Meet the surreal numbers (by Jim Simons) is 39 pages long. The internet is full of introductions to surreal numbers. Many contain the same essential insight can be found on Wikipedia's Surreal number. But Jim Simon's article contains useful insights that most authors neglect to adequately cover. His discussion of ordinal numbers begins with this introduction:

Just as we don’t need much set theory, we don’t need to know much about ordinals, but it is helpful to know a little. Ordinals extend the idea of counting into the infinite in the simplest way imaginable: just keep on counting. So we start with the natural numbers: 0, 1, 2, 3, 4, . . ., but we don’t stop there, we keep on with a new number called ω, then ω + 1, ω + 2, ω + 3 and so on. After all those we come to ω + ω = ω·2. Carrying on we come to ω·3, ω·4 etc and so on to ω² . Carrying on past things like ω ²·7 + ω·42 + 1, we’ll come to ω³ , ω⁴ and so on to ω^ω , and this is just the beginning. To see a bit more clearly where this is heading, we’ll look at von Neumann’s construction of the ordinals.

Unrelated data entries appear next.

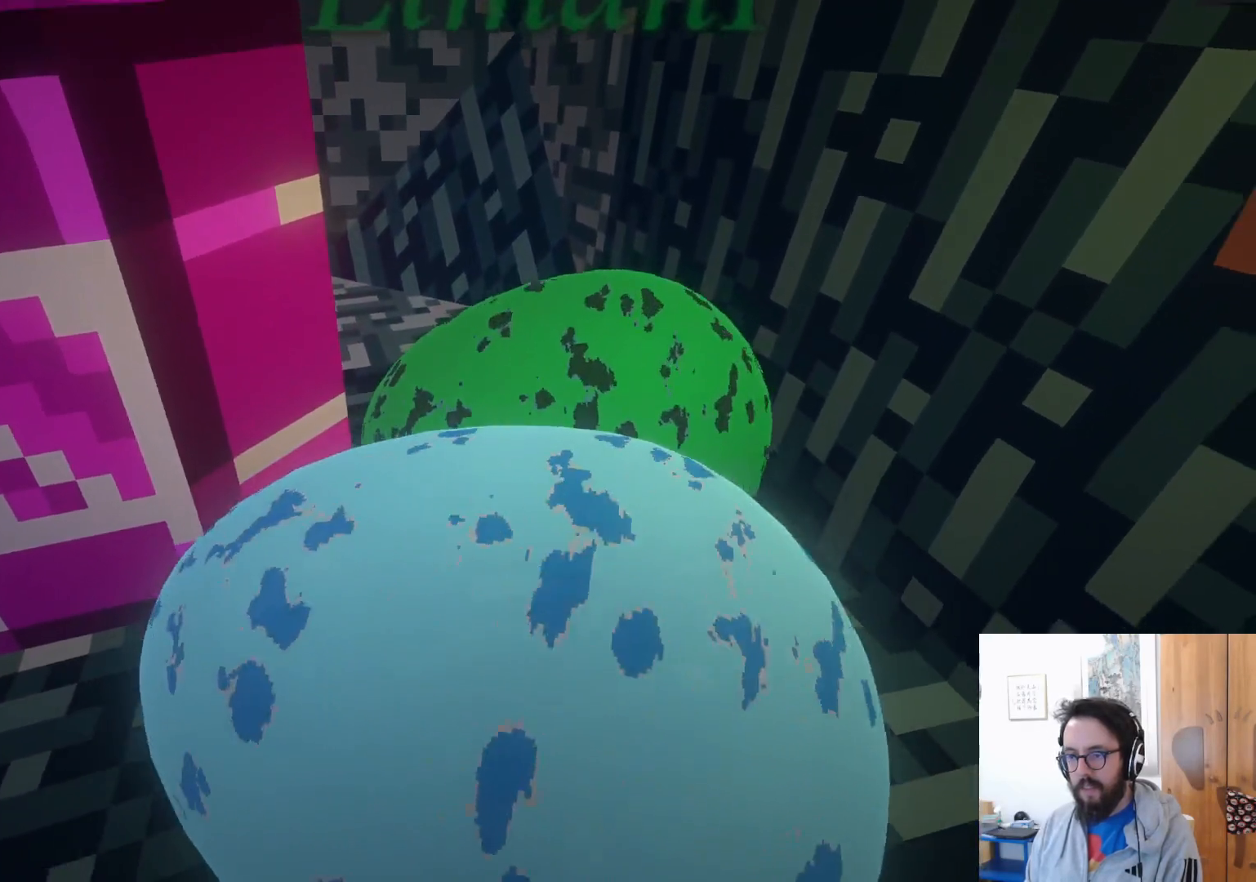
{"dt_ms": 500, "buttons": [], "left_stick": "up-right", "right_stick": "center", "events": [[184, "left_stick", "up"], [484, "left_stick", "up-right"]]}
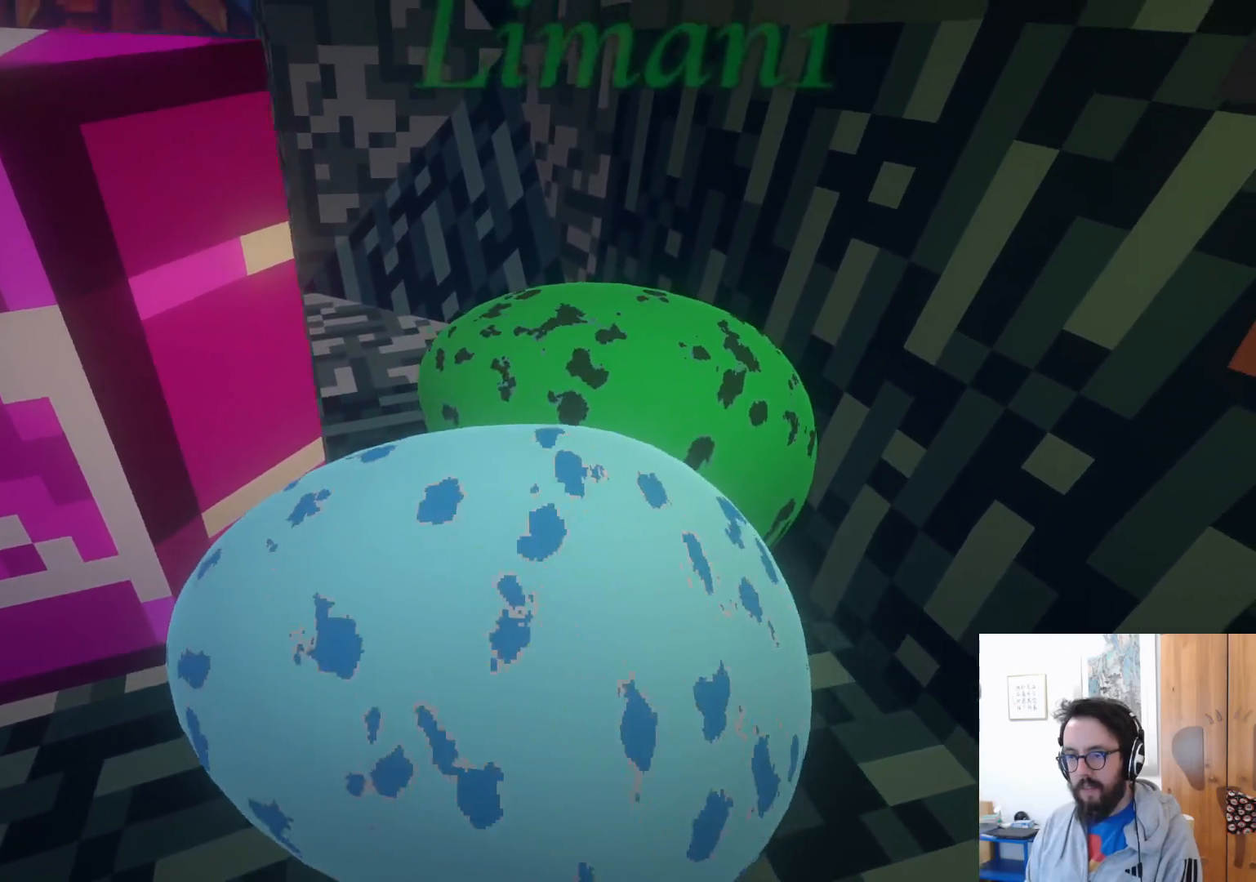
{"dt_ms": 500, "buttons": [], "left_stick": "up-right", "right_stick": "center", "events": []}
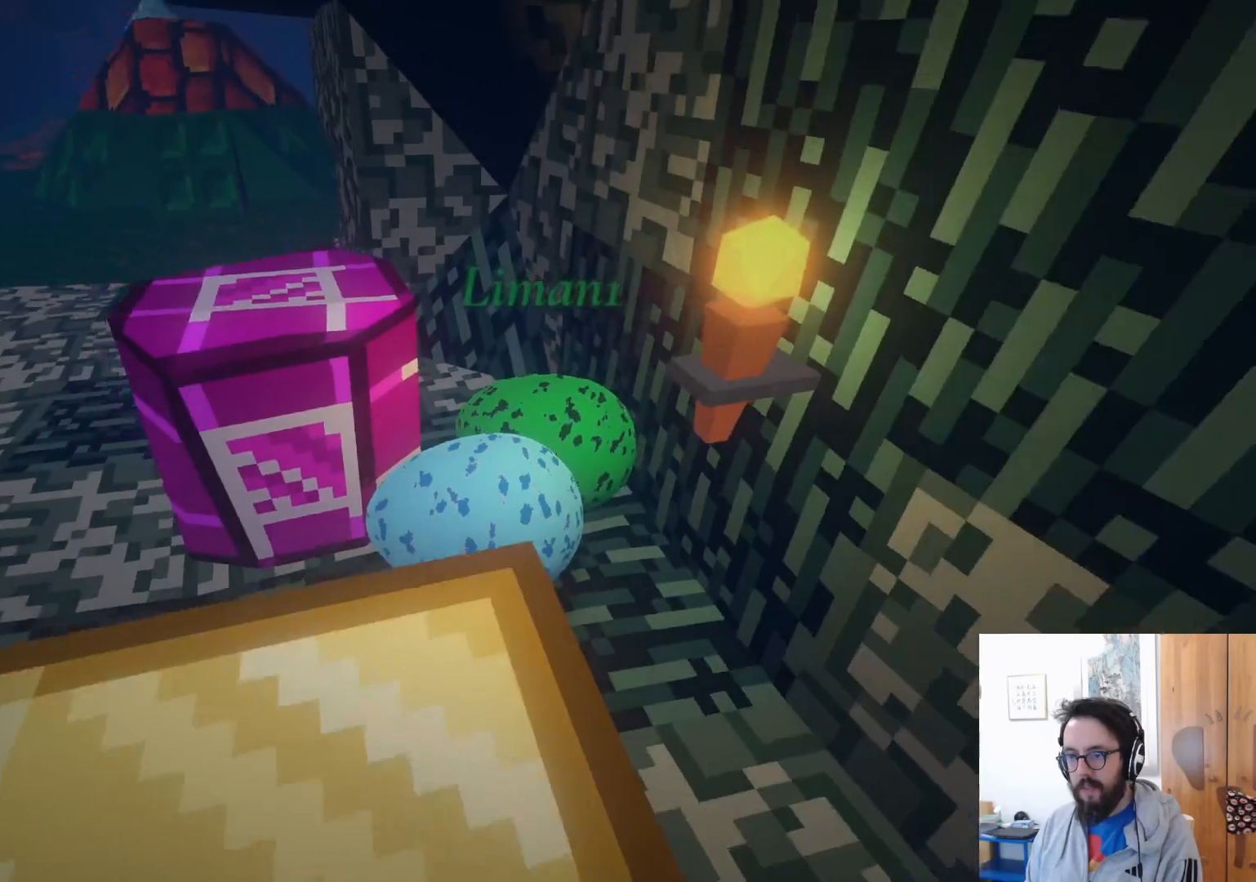
{"dt_ms": 500, "buttons": [], "left_stick": "up-right", "right_stick": "center", "events": [[184, "A", "down"], [350, "A", "up"]]}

The Simplicity Theorem. (If) x is a number, and z is a number with the earliest possible birthday that lies strictly between the left and right options of x, then x = z

I find this easier to understand than the what appears in Wikipedia:Surreal number.

A Short Guide to Hackenbush is 25 pages long. It will give insight as to what inspired the invention of surreal numbers. It turns out that the surreal numbers are inspired by an effort to attach a value to a game, not unlike go or chess, but some peculiarities that make it easy to attach a rational number that predicts how the game will end if both sides play flawlessly. Non-negative values correspond to games where the person who moves first will lose, and the magnitude (absolute value) tells us something about the margin or victory. A value of zero corresponds to a position where the loser is the person whose turn it is to move (ties are impossible in red-blue hackenbush.) For those who love math as a beautiful tool for solving real-life problems, this application to game theory is the most likely way to make surreal numbers seem "useful".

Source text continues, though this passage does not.